Based on this information monitoring progesterone at two-week intervals should be an effective strategy for determining when females are truly anestrus versus when they are exhibiting normal ovarian activity but haven’t been observed in heat. If both samples are low, then females are anestrus and not exhibiting normal ovarian activity. If one (or both) samples is (are) high, then the ovarian activity is normal, and observation of estrus was missed in most cases.
While the interpretation of progesterone profiles are very straightforward, unfortunately, obtaining samples and then getting them analyzed is not. Blood is the best sample in which to measure progesterone but requires restraining females and bleeding them twice over a two week period which is time-consuming and can be stressful for both the pigs and the people. An alternative is to monitor progesterone in the feces. One of the ways that progesterone and many other hormones are cleared from the body is through urine, feces, saliva and other bodily excretions. Of these, the one that is available nearly all the time and the easiest to collect is feces. However, the time course over which changes occur in the blood compared with the feces is likely to be different depending on some factors including the type of feed; its digestibility; and how quickly it moves through the G.I. tract. These things don’t affect progesterone production much in the animal but do affect how quickly an animal would void feces. Since fecal matter is the source of progesterone being measure, they would affect its concentration — slow rate of passage would yield increased concentrations, and fast rate of passage would yield reduced concentrations given the same level of progesterone in the blood.
A field study in which blood and fecal samples were taken two weeks apart beginning seven days after weaning for a group of sows that had not been detected in estrus was conducted to determine how well fecal progesterone could be used to determine ovarian activity in presumably anestrus sows. The sows were sent to a processing facility after the last sample period (three weeks after weaning), and their reproductive tracts were examined. Ovarian activity was estimated based on fecal progesterone concentrations independently and without knowledge of the results of blood progesterone concentrations or ovarian morphology obtained when the reproductive tracts were recovered. The criteria used to classify sows as having normal ovarian activity based on their fecal progesterone values was that one sample had to be above 20 ng/g. This value was determined from previous studies in which blood and fecal samples were taken daily and compared in sows exhibiting normal estrous cycles.
This proved to be a very reliable way to determine whether weaned sows were anestrus or exhibiting normal ovarian activity. Of the 50 sows examined, 18 had corpora lutea, and at least one of the two blood samples had elevated progesterone. Sixteen of these were diagnosed correctly based on fecal progesterone concentrations while two were diagnosed incorrectly. Of the remaining 32 sows, 29 had small or medium follicles on their ovaries and low serum progesterone. Twenty-seven of these were diagnosed correctly as being truly anestrus based on their fecal progesterone levels, and two were diagnosed incorrectly. Finally, three sows had cystic follicles that had luteinized. In this situation, ovarian activity is abnormal since the follicles grow to preovulatory size but never ovulate. Instead, the follicular cells begin to produce progesterone. In essence, fecal progesterone did reflect accurately what was occurring regarding progesterone production by the ovaries. It is also interesting to note that the three sows with cystic, luteinized follicles were the only ones for which progesterone was high in both samples.

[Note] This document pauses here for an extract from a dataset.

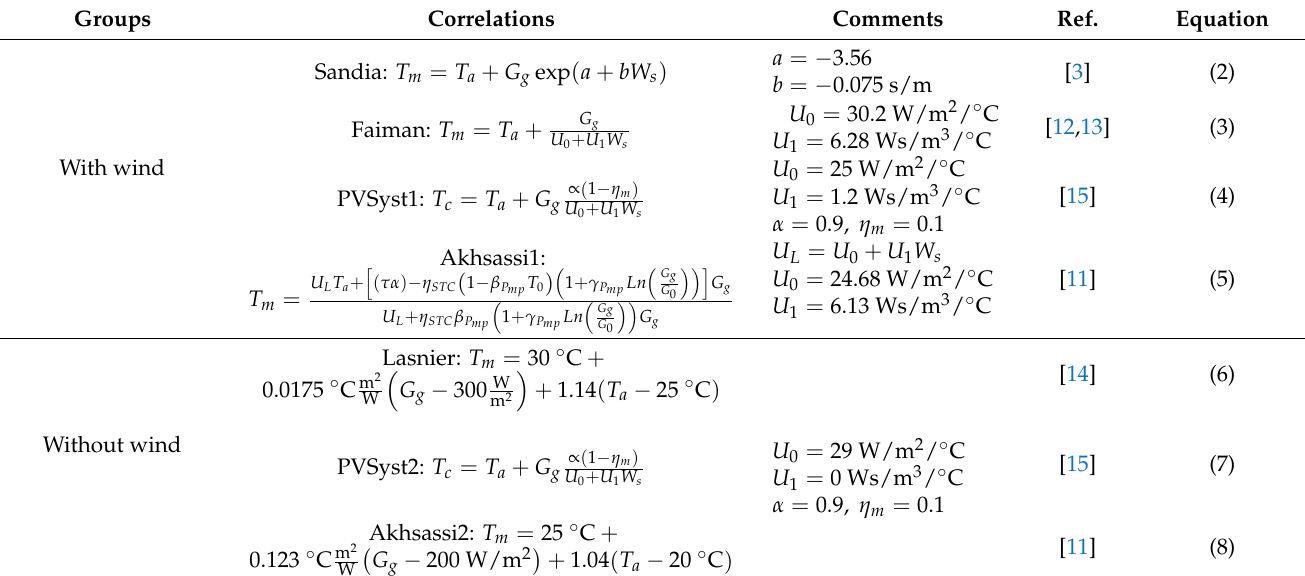
Table 3. Literature models for validating proposed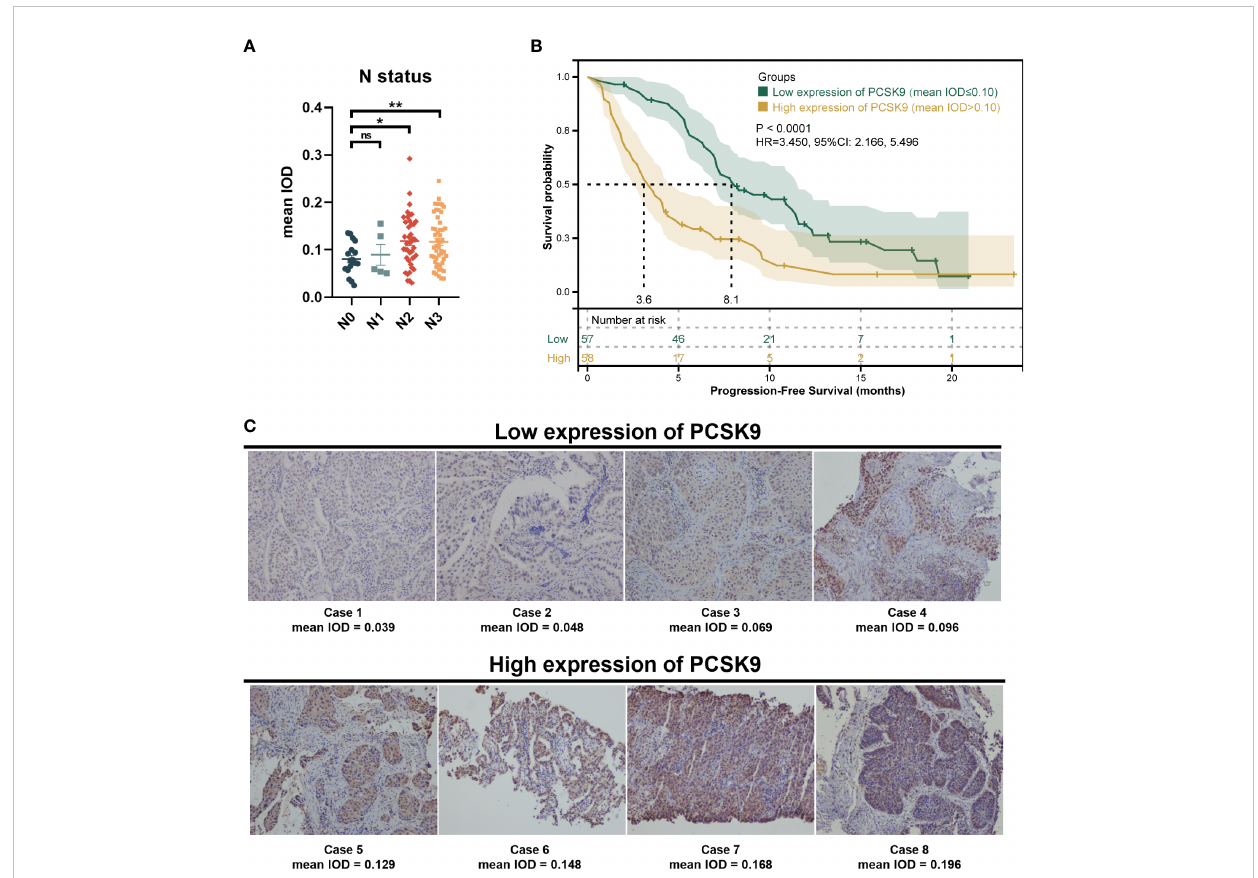
FIGURE 1 Immunohistochemistry of proprotein convertase subtilisin/kexin type 9 (PCSK9) in advanced non-small cell lung cancer (NSCLC) tissues. (A) PCSK9 expression in NSCLC tissues was associated with the N status of advanced NSCLC patients. (B) Kaplan – Meier estimate for PFS of the PCSK9 hi and PCSK9 lo groups by a proper cutoff of mean IOD of PCSK9 expression. The data cutoff was 30 April 2022. (C) Immunohistochemistry staining for PCSK9 of NSCLC tissues from advanced NSCLC patients before receiving anti-PD-1 immunotherapy. *ns, No signi fi cant difference, * P < 0.05, ** P < 0.01.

In this particular study, fecal samples were obtained from the rectum of gilts and placed in a small plastic bag. Once all the samples were collected and returned to the laboratory, 1 gram was removed; placed in a conical tube, and incubated with 10 mL of phosphate buffered saline at 25 degrees C for 18 hours. After centrifugation, the supernatant was removed; stored; and analyzed for progesterone. From a practical perspective, there are commercial laboratories that can analyze different types of samples for progesterone, so access to incubation and centrifugation capabilities would be a determining factor as to whether this is practical for specific production situations.